World powers, neighbours must step up to stop Rohingya ‘genocide’, says Sultan Nazrin


Perak Sultan Nazrin Muizzuddin Shah urges leaders not to allow fears of upsetting the neighbours or of affecting regional trade and commerce to prevent them from voicing out their alarm at what is happening in Rakhine state. – The Malaysian Insight file pic, October 3, 2017.

PERAK Sultan Nazrin Muizzuddin Shah today urged world powers and Myanmar’s Southeast Asian neighbours to have “courage” in putting an end to the Rohingya crisis that has displaced half a million refugees.

In his speech at a fundraiser in Kuala Lumpur tonight, Sultan Nazrin said while the world would never learn from past atrocities against humanity, world leaders had a responsibility to stop acts of violence.

“We cannot allow fears of upsetting our neighbours; or fear of being accused of interference; or fears of affecting our regional trade and commerce, to prevent us from voicing out our anxieties and alarm at what is happening in Rakhine state,” he said.

Myanmar is a member of the 10-member Association of Southeast Asian nations, a regional grouping known for its non-interference policy, which has come under criticism lately for its inaction over the crisis.

Last week, Foreign Minister Anifah Aman criticised Asean chairman Alan Peter Cayetano from the Philippines for failing to condemn the Myanmar government over the crisis, and for a “misrepresentation of the reality of the situation”.

Buddhist-majority Myanmar has responded by accusing Malaysia of violating the Asean charter of non-interference and exploiting the crisis “to promote a certain political agenda.” 

The United Nations Secretary-General António Guterres has called for “swift action” to prevent further instability and find a durable solution.

“The situation has spiralled into the world’s fastest developing refugee emergency and a humanitarian and human rights nightmare,” Guterres said last Thursday at a Security Council meeting.

Following the deaths of a dozen Myanmar security personnel in the hands of the militant group Arakan Rohingya Salvation Army on August 25, government military retaliation has led to thousands of civilian deaths and the exodus of about 500,000 Rohingya to neighbouring Bangladesh. 

Sultan Nazrin cited other “crimes against humanity” in the past, such as the killing of millions by the Khmer Rouge regime in Cambodia, as examples of how important it was for the world community to have courage in responding to acts of atrocities.

“Do we not all sometimes wonder whether we could have done anything to prevent that genocide, or whether we did anything to ease the sufferings of the hundreds of thousands of Cambodians or Vietnamese boat people who fled their countries and lived in over-crowded refugee camps in countries across the region, including in Sungai Besi and Pulau Bedong in our own country?

“Today, another humanitarian crisis has flared up, again, barely two hours by flight from where we sit.
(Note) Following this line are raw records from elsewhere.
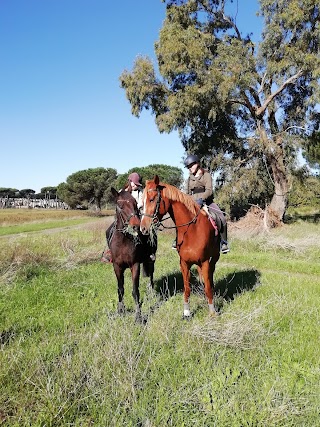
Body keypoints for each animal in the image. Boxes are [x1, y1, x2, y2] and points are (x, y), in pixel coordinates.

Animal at [108, 189, 157, 322]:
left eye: (135, 204)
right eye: (120, 206)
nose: (136, 226)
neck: (123, 241)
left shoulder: (134, 265)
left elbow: (135, 291)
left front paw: (138, 316)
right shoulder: (117, 266)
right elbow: (120, 290)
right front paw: (120, 310)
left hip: (151, 260)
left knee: (151, 276)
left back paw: (151, 292)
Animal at [140, 176, 220, 320]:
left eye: (152, 199)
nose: (143, 228)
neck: (191, 230)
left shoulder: (205, 261)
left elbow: (208, 287)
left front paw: (212, 311)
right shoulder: (184, 263)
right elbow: (187, 288)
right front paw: (186, 312)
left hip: (214, 257)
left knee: (210, 276)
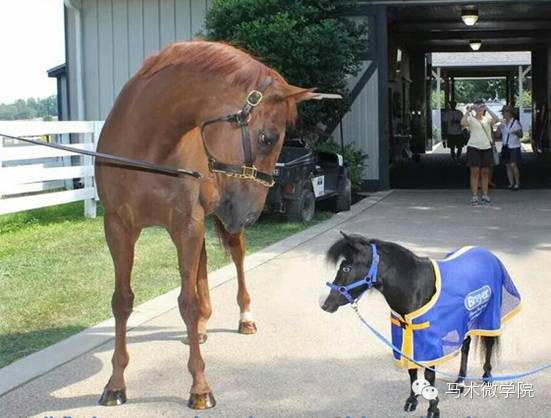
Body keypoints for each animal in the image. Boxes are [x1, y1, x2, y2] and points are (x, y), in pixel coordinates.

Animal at [95, 41, 314, 408]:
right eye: (268, 138)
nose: (251, 214)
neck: (146, 150)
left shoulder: (187, 225)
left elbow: (187, 301)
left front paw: (199, 388)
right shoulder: (118, 228)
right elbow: (122, 301)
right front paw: (115, 383)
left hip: (215, 224)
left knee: (237, 258)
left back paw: (245, 318)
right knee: (202, 267)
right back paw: (199, 330)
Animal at [322, 232, 520, 418]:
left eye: (346, 267)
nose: (326, 305)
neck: (415, 287)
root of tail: (488, 254)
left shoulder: (429, 341)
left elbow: (429, 375)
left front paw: (433, 409)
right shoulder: (407, 335)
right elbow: (411, 371)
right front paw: (412, 400)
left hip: (488, 317)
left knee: (488, 343)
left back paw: (486, 377)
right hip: (466, 320)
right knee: (466, 346)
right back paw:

More than 400,000 Rohingya, or almost a third of their total population of 1.5 million in Rakhine State in Myanmar, have been displaced and live in squalor in makeshift refugee camps.

“Thousands more have been murdered and dumped in rivers and shallow mass graves. Every day, dozens, if not hundreds of them die due to lack of food and medical supplies or drown when their boats sink.

“Hundreds of thousands more are stateless, living in fear, without much hope for a future, in camps in our own country, in Thailand, in Bangladesh, in Nepal and in India. A large number of them fall prey to evil human traffickers who sell them as slave labour, like commodities in the marketplace.”

Tonight’s fundraiser, held at the St. Regis Hotel was organised by the Edge Media Group,led by its publisher Ho Kay Tat and co-promoted by ECM Libra Financial Group Bhd non-executive chairman Kalimullah Hassan and UPP Holdings Ltd executive chairman and CEO Tong Kooi Ong. 

More than RM1.2 million was raised through the sale of 15 paintings. The largest contributor was Sultan Nazrin who bought Latif Mohideen’s “Exodus”, painted especially for the fundraiser. – October 3, 2017.